• Texto de estudo:
────────────────

Meu querido Camarada:



        Muito obrigado pela sua carta. Ainda bem que consegui dizer qualquer coisa que deveras interessasse. Cheguei a duvidar de que o fizesse, pela maneira precipitada e corrente como lhe escrevi, ao sabor da conversa mental que estava tendo comsigo.
        Respondo com egual espontaneidade, e portanto falta de methodo e de arrumação, à sua carta agora recebida. Mas, emfim, qualquer coisa respondo. Sigo ao acaso os pontos a que tenho que responder.

────────────────

• Usando as informações:
1. Diga se cada afirmação concorda com a carta, respondendo sim ou não e citando as palavras decisivas: (a) Quem escreve agradece a carta recebida. (b) Quem escreve afirma responder com método e arrumação. (c) Quem escreve diz seguir uma ordem fixa nos pontos a responder.
2. Reproduza da carta o trecho que vai de "Muito obrigado pela" a "estava tendo comsigo.".
Use somente a carta como fonte.

• Seção de dados:

────────────────

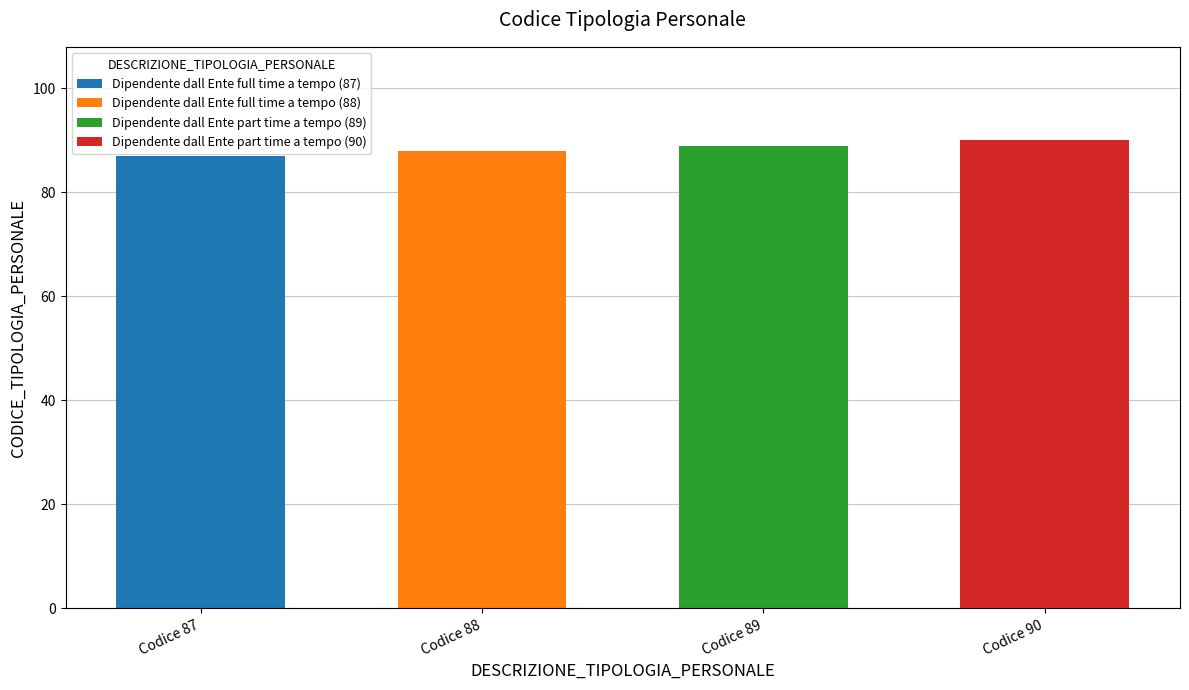

How many values are between 88 and 90?

3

────────────────

• Respostas abaixo:
1.
(a) Sim: "Muito obrigado pela sua carta."
(b) Não: "Respondo com egual espontaneidade, e portanto falta de methodo e de arrumação"
(c) Não: "Sigo ao acaso os pontos a que tenho que responder."

2.
Muito obrigado pela sua carta. Ainda bem que consegui dizer qualquer coisa que deveras interessasse. Cheguei a duvidar de que o fizesse, pela maneira precipitada e corrente como lhe escrevi, ao sabor da conversa mental que estava tendo comsigo.